WORK INSTRUCTIONS: Copy every line of the listing below word for word, with no changes. Leave the pictures out.

________________

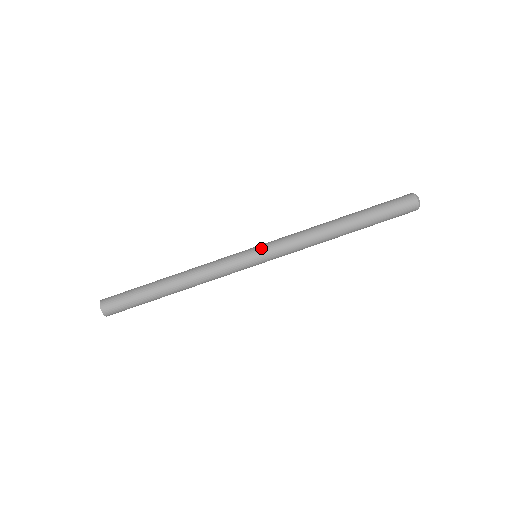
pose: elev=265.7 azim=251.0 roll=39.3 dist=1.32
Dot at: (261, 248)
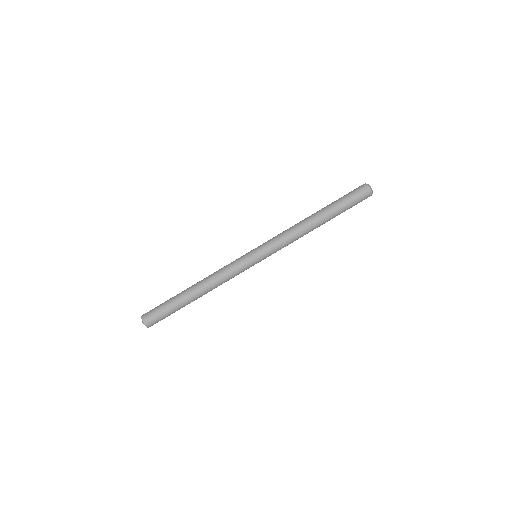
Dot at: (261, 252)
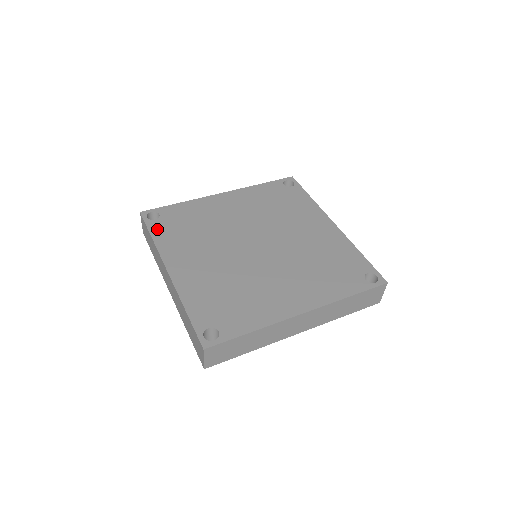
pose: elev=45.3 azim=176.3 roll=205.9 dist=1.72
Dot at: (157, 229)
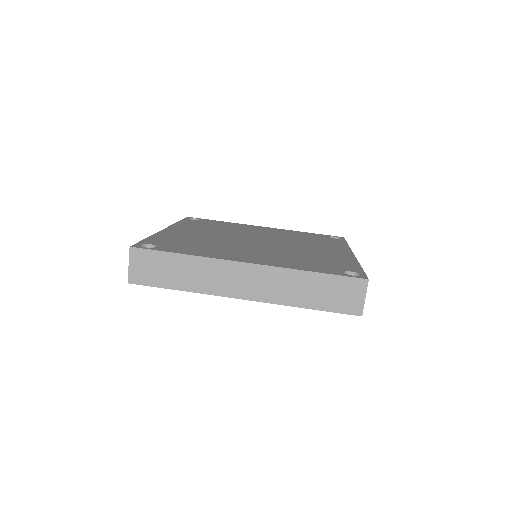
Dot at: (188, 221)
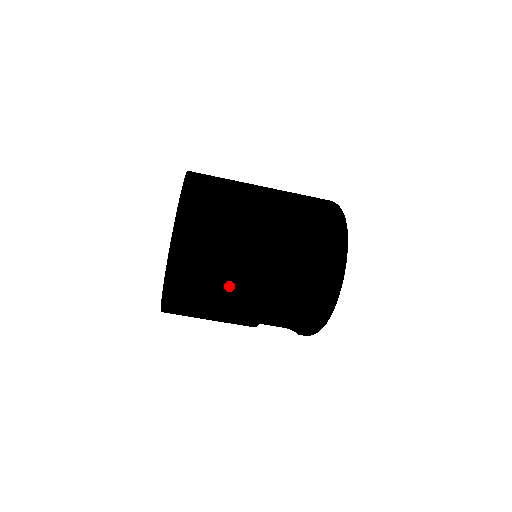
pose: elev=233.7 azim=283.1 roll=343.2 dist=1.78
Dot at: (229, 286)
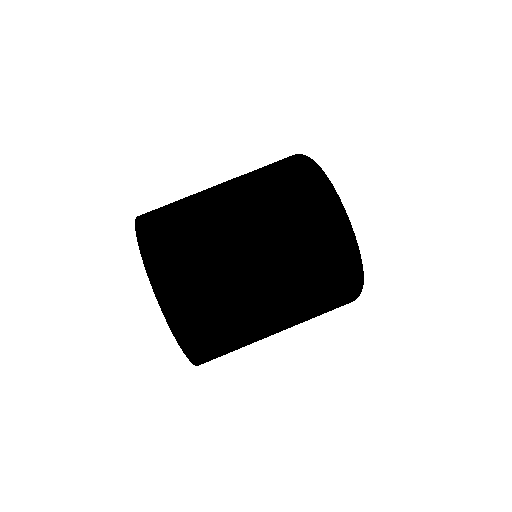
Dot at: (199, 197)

________________

RESULT FOR THIS EXERCISE:
pose: elev=265.7 azim=251.0 roll=39.3 dist=1.32
Dot at: (261, 248)
Dot at: (261, 252)
pose: elev=45.3 azim=176.3 roll=205.9 dist=1.72
Dot at: (157, 229)
Dot at: (188, 221)
pose: elev=233.7 azim=283.1 roll=343.2 dist=1.78
Dot at: (229, 286)
Dot at: (199, 197)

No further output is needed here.